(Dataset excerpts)
- - - -

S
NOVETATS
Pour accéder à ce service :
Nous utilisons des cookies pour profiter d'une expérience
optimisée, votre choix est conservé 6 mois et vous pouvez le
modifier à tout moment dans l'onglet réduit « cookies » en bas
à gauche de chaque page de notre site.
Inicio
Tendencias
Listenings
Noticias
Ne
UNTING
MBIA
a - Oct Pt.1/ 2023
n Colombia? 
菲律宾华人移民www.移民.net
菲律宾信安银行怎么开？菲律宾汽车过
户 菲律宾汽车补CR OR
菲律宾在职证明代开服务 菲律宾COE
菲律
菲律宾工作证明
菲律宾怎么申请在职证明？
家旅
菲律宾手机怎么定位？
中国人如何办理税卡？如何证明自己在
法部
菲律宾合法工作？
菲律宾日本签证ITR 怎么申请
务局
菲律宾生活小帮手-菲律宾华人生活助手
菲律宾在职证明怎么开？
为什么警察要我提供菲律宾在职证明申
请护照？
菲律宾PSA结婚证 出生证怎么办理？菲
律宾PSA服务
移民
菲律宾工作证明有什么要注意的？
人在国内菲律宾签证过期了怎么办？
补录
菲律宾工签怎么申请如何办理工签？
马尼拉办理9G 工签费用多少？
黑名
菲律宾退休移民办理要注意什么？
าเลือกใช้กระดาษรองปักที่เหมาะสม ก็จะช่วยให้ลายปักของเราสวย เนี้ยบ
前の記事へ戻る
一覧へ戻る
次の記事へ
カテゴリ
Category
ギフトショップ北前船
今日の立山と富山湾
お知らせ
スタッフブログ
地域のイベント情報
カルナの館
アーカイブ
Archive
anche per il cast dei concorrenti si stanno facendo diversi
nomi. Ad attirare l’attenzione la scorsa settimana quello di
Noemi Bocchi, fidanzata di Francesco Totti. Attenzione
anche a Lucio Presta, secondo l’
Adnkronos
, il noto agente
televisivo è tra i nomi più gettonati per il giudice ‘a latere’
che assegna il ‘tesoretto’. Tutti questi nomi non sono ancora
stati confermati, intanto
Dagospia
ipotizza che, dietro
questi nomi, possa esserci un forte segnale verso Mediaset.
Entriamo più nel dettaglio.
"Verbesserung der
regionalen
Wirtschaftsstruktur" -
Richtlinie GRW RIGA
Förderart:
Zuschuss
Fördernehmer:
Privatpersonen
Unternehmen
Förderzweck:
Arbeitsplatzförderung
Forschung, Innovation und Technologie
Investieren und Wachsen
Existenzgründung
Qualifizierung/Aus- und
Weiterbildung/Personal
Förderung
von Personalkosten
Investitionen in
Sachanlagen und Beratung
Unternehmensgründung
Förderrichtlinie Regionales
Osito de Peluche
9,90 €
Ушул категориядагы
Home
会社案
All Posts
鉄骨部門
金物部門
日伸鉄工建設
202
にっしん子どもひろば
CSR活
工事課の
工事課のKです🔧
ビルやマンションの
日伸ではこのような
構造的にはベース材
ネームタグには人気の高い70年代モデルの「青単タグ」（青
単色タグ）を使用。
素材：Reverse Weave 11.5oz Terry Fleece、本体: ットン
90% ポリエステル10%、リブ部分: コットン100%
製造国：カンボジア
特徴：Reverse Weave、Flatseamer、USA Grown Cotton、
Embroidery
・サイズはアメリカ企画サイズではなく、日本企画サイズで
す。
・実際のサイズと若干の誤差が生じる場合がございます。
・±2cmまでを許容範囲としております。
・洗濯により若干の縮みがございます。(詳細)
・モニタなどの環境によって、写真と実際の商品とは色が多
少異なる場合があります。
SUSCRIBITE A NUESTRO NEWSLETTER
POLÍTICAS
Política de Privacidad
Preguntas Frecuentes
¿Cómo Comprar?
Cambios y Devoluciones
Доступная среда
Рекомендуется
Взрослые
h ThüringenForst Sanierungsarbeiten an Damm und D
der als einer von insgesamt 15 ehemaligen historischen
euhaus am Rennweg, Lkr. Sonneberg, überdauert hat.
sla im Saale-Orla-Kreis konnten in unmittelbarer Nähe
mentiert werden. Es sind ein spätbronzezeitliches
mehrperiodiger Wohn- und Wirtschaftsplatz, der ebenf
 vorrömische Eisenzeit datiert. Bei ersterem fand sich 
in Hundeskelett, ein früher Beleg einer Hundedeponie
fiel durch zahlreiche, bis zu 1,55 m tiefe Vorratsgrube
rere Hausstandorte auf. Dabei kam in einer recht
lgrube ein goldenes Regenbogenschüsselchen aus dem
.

- - - -

■ **Problem description**
Show every line of the records above that contains the word "Reverse", matching its case exactly.

■ **Output for this task**
素材：Reverse Weave 11.5oz Terry Fleece、本体: ットン
特徴：Reverse Weave、Flatseamer、USA Grown Cotton、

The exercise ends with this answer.